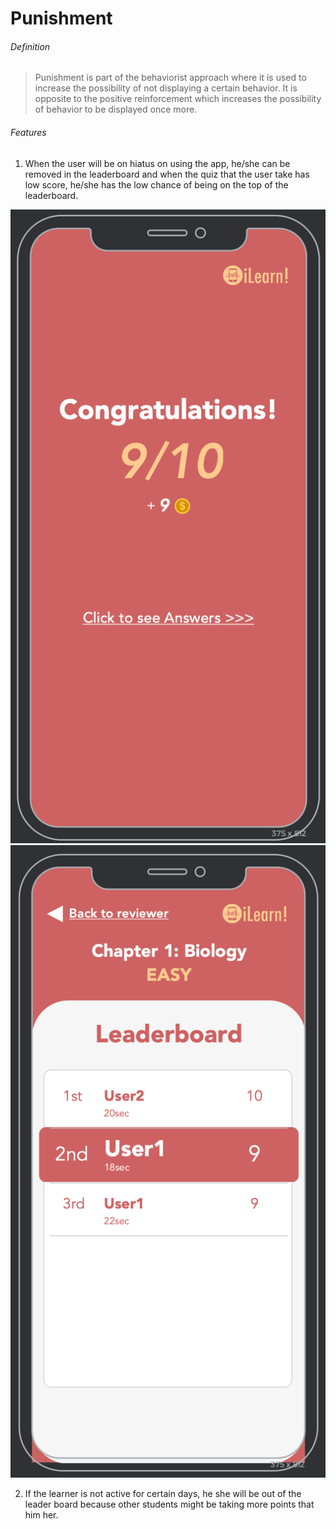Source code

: # Punishment


###### Definition
> Punishment is part of the behaviorist approach where it is used to increase the
possibility of not displaying a certain behavior. It is opposite to the positive
reinforcement which increases the possibility of behavior to be displayed once more.

###### Features
1. When the user will be on hiatus on using the app, he/she can be removed in the
leaderboard and when the quiz that the user take has low score, he/she has the low
chance of being on the top of the leaderboard.

![image info](../Images/score.png)
![image info](../Images/leaderboard.png)

2.	If the learner is not active for certain days, he she will be out of the leader board
because other students might be taking more points that him her.

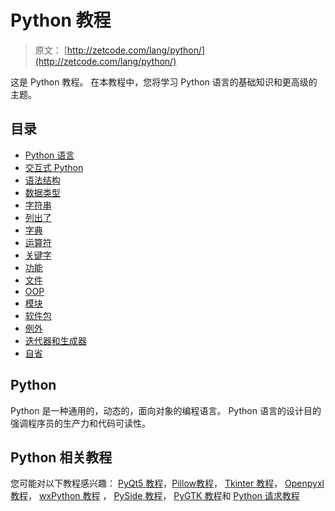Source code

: # Python 教程

> 原文： [http://zetcode.com/lang/python/](http://zetcode.com/lang/python/)

这是 Python 教程。 在本教程中，您将学习 Python 语言的基础知识和更高级的主题。

## 目录



*   [Python 语言](python/)
*   [交互式 Python](interactivepython/)
*   [语法结构](lexicalstructure/)
*   [数据类型](datatypes/)
*   [字符串](strings/)
*   [列出了](lists/)
*   [字典](dictionaries/)
*   [运算符](operators/)
*   [关键字](keywords/)
*   [功能](functions/)
*   [文件](files/)
*   [OOP](oop/)
*   [模块](modules/)
*   [软件包](packages/)
*   [例外](exceptions/)
*   [迭代器和生成器](itergener/)
*   [自省](introspection/)



## Python

Python 是一种通用的，动态的，面向对象的编程语言。 Python 语言的设计目的强调程序员的生产力和代码可读性。

## Python 相关教程

您可能对以下教程感兴趣： [PyQt5 教程](/gui/pyqt5/)，[Pillow教程](/python/pillow/)， [Tkinter 教程](/tkinter/)， [Openpyxl 教程](/articles/openpyxl/)， [wxPython 教程](/wxpython/) ， [PySide 教程](/gui/pysidetutorial/)， [PyGTK 教程](/gui/pygtk/)和 [Python 请求教程](/web/pythonrequests/)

****************************************

Directions:
If a line in the listing holds the word "possibility", copy it out.

Exercise response:
possibility of not displaying a certain behavior. It is opposite to the positive
reinforcement which increases the possibility of behavior to be displayed once more.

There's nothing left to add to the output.